Dataset extract Block Start
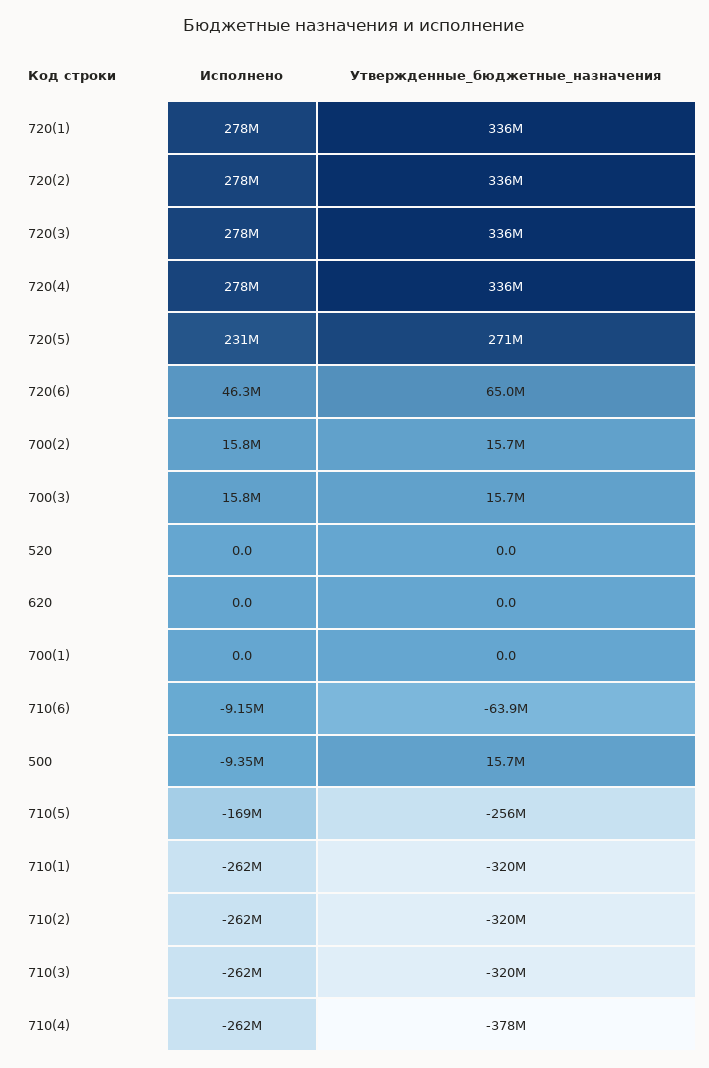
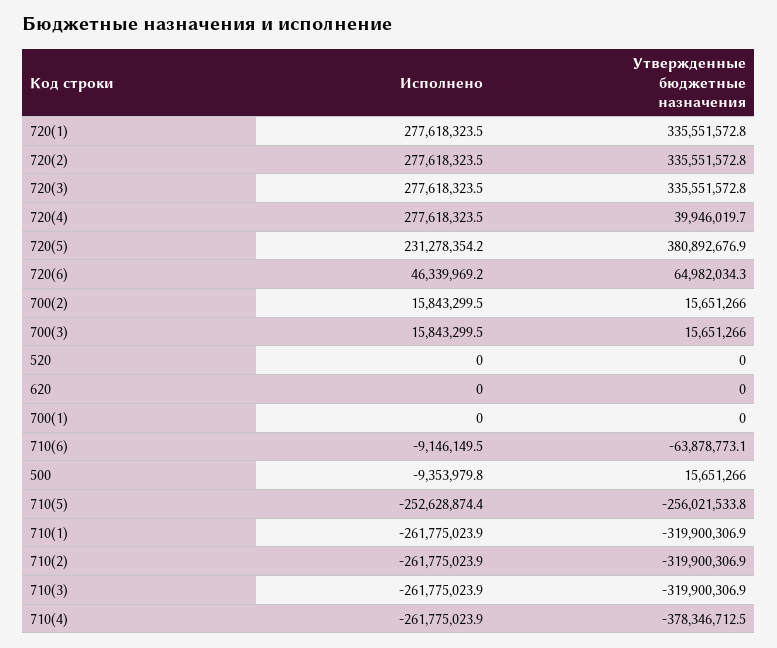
  {
    "Исполнено": {
      "720(1)": 277618323.5,
      "720(2)": 277618323.5,
      "720(3)": 277618323.5,
      "720(4)": 277618323.5,
      "720(5)": 231278354.2,
      "720(6)": 46339969.2,
      "700(2)": 15843299.5,
      "700(3)": 15843299.5,
      "520": 0,
      "620": 0,
      "700(1)": 0,
      "710(6)": -9146149.5,
      "500": -9353979.8,
-     "710(5)": -169000000,
+     "710(5)": -252628874.4,
      "710(1)": -261775023.9,
      "710(2)": -261775023.9,
      "710(3)": -261775023.9,
      "710(4)": -261775023.9
    },
    "Утвержденные_бюджетные_назначения": {
      "720(1)": 335551572.8,
      "720(2)": 335551572.8,
      "720(3)": 335551572.8,
-     "720(4)": 336000000,
+     "720(4)": 39946019.7,
-     "720(5)": 271000000,
+     "720(5)": 380892676.9,
      "720(6)": 64982034.3,
      "700(2)": 15651266,
      "700(3)": 15651266,
      "520": 0,
      "620": 0,
      "700(1)": 0,
      "710(6)": -63878773.1,
      "500": 15651266,
      "710(5)": -256021533.8,
      "710(1)": -319900306.9,
      "710(2)": -319900306.9,
      "710(3)": -319900306.9,
      "710(4)": -378346712.5
    }
  }

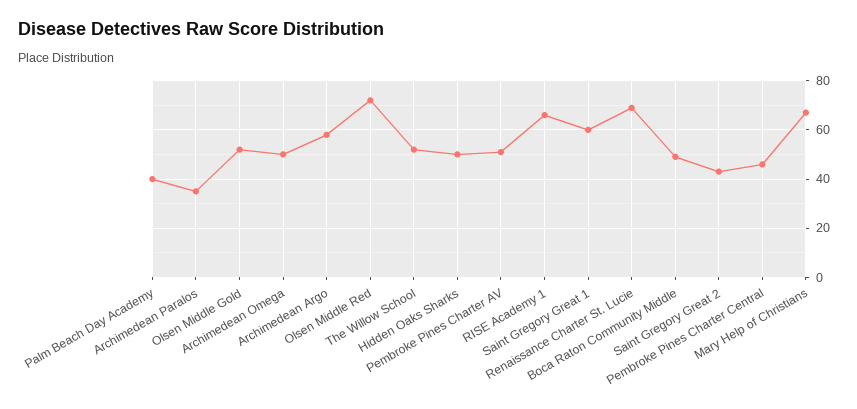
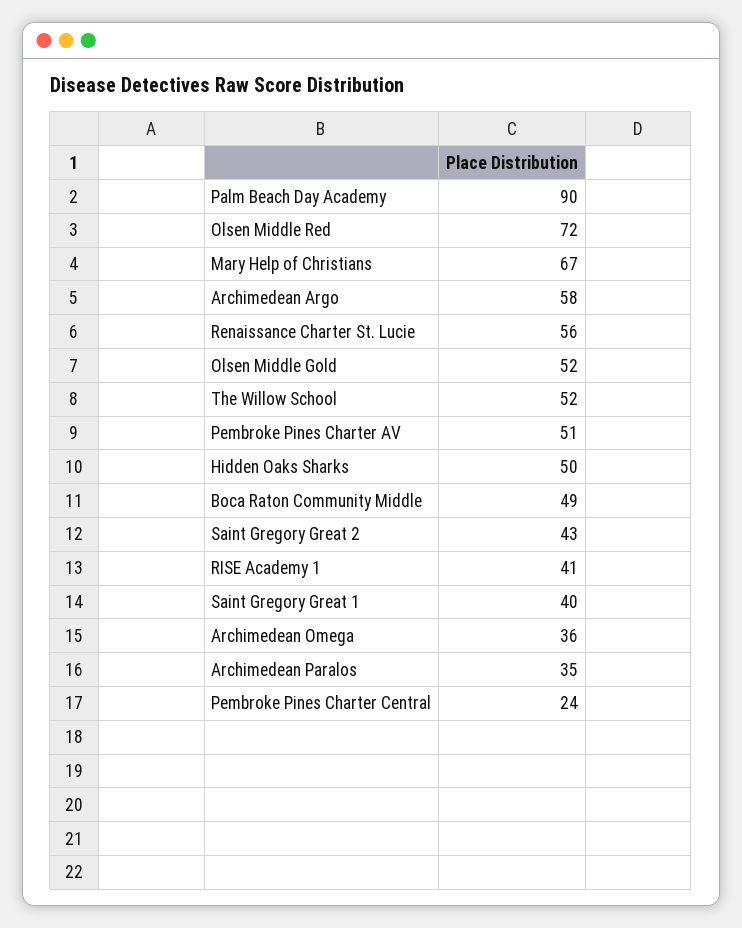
  {
-   "Palm Beach Day Academy": 40,
+   "Palm Beach Day Academy": 90,
    "Archimedean Paralos": 35,
    "Olsen Middle Gold": 52,
-   "Archimedean Omega": 50,
+   "Archimedean Omega": 36,
    "Archimedean Argo": 58,
    "Olsen Middle Red": 72,
    "The Willow School": 52,
    "Hidden Oaks Sharks": 50,
    "Pembroke Pines Charter AV": 51,
-   "RISE Academy 1": 65,
+   "RISE Academy 1": 41,
-   "Saint Gregory Great 1": 60,
+   "Saint Gregory Great 1": 40,
-   "Renaissance Charter St. Lucie": 70,
+   "Renaissance Charter St. Lucie": 56,
    "Boca Raton Community Middle": 49,
    "Saint Gregory Great 2": 43,
-   "Pembroke Pines Charter Central": 45,
+   "Pembroke Pines Charter Central": 24,
    "Mary Help of Christians": 67
  }

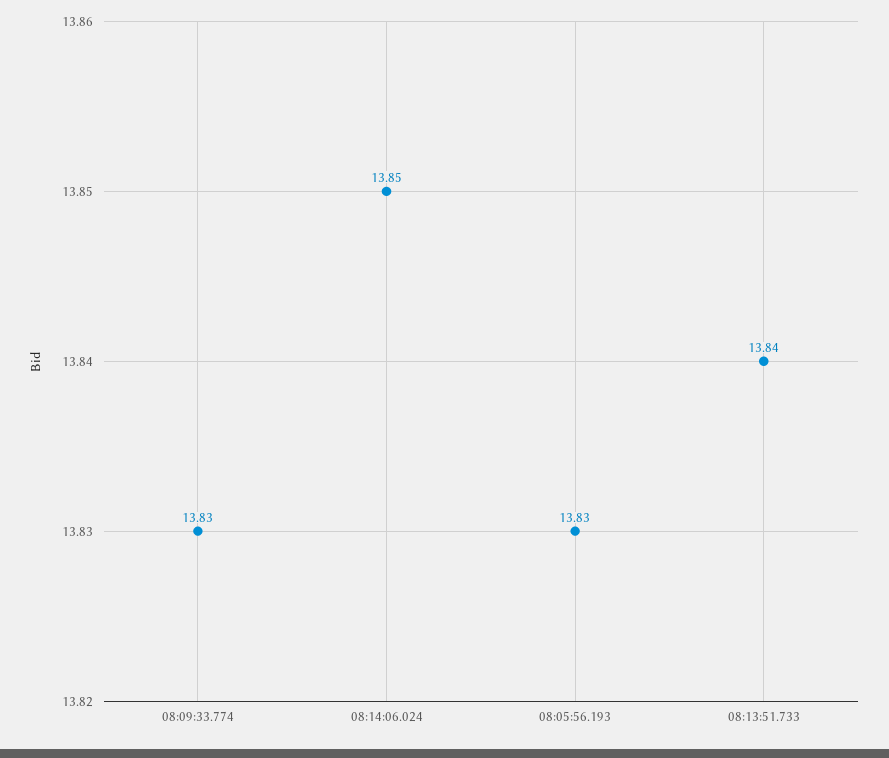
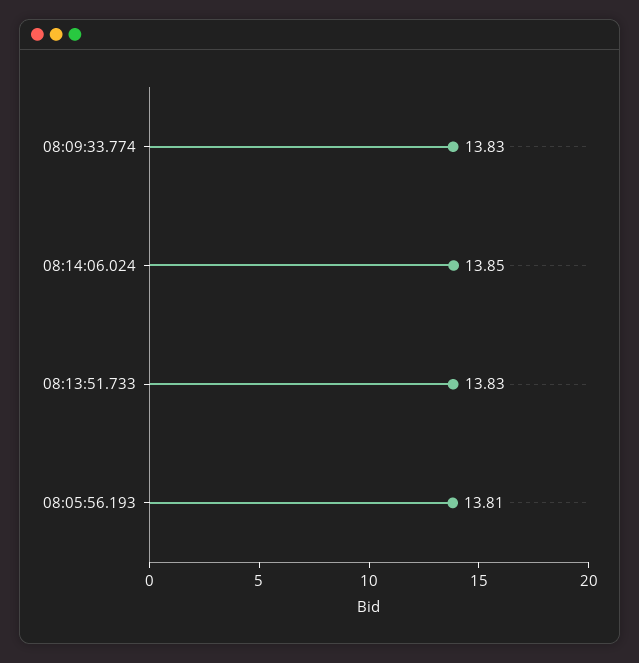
  {
    "08:09:33.774": 13.83,
    "08:14:06.024": 13.85,
-   "08:05:56.193": 13.83,
+   "08:05:56.193": 13.81,
-   "08:13:51.733": 13.84
+   "08:13:51.733": 13.83
  }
Dataset extract Block End
• [Work item]: Without the pictures, set down every entry exactly.

• [Finished task]:
  {
    "Исполнено": {
      "720(1)": 277618323.5,
      "720(2)": 277618323.5,
      "720(3)": 277618323.5,
      "720(4)": 277618323.5,
      "720(5)": 231278354.2,
      "720(6)": 46339969.2,
      "700(2)": 15843299.5,
      "700(3)": 15843299.5,
      "520": 0,
      "620": 0,
      "700(1)": 0,
      "710(6)": -9146149.5,
      "500": -9353979.8,
-     "710(5)": -169000000,
+     "710(5)": -252628874.4,
      "710(1)": -261775023.9,
      "710(2)": -261775023.9,
      "710(3)": -261775023.9,
      "710(4)": -261775023.9
    },
    "Утвержденные_бюджетные_назначения": {
      "720(1)": 335551572.8,
      "720(2)": 335551572.8,
      "720(3)": 335551572.8,
-     "720(4)": 336000000,
+     "720(4)": 39946019.7,
-     "720(5)": 271000000,
+     "720(5)": 380892676.9,
      "720(6)": 64982034.3,
      "700(2)": 15651266,
      "700(3)": 15651266,
      "520": 0,
      "620": 0,
      "700(1)": 0,
      "710(6)": -63878773.1,
      "500": 15651266,
      "710(5)": -256021533.8,
      "710(1)": -319900306.9,
      "710(2)": -319900306.9,
      "710(3)": -319900306.9,
      "710(4)": -378346712.5
    }
  }

  {
-   "Palm Beach Day Academy": 40,
+   "Palm Beach Day Academy": 90,
    "Archimedean Paralos": 35,
    "Olsen Middle Gold": 52,
-   "Archimedean Omega": 50,
+   "Archimedean Omega": 36,
    "Archimedean Argo": 58,
    "Olsen Middle Red": 72,
    "The Willow School": 52,
    "Hidden Oaks Sharks": 50,
    "Pembroke Pines Charter AV": 51,
-   "RISE Academy 1": 65,
+   "RISE Academy 1": 41,
-   "Saint Gregory Great 1": 60,
+   "Saint Gregory Great 1": 40,
-   "Renaissance Charter St. Lucie": 70,
+   "Renaissance Charter St. Lucie": 56,
    "Boca Raton Community Middle": 49,
    "Saint Gregory Great 2": 43,
-   "Pembroke Pines Charter Central": 45,
+   "Pembroke Pines Charter Central": 24,
    "Mary Help of Christians": 67
  }

  {
    "08:09:33.774": 13.83,
    "08:14:06.024": 13.85,
-   "08:05:56.193": 13.83,
+   "08:05:56.193": 13.81,
-   "08:13:51.733": 13.84
+   "08:13:51.733": 13.83
  }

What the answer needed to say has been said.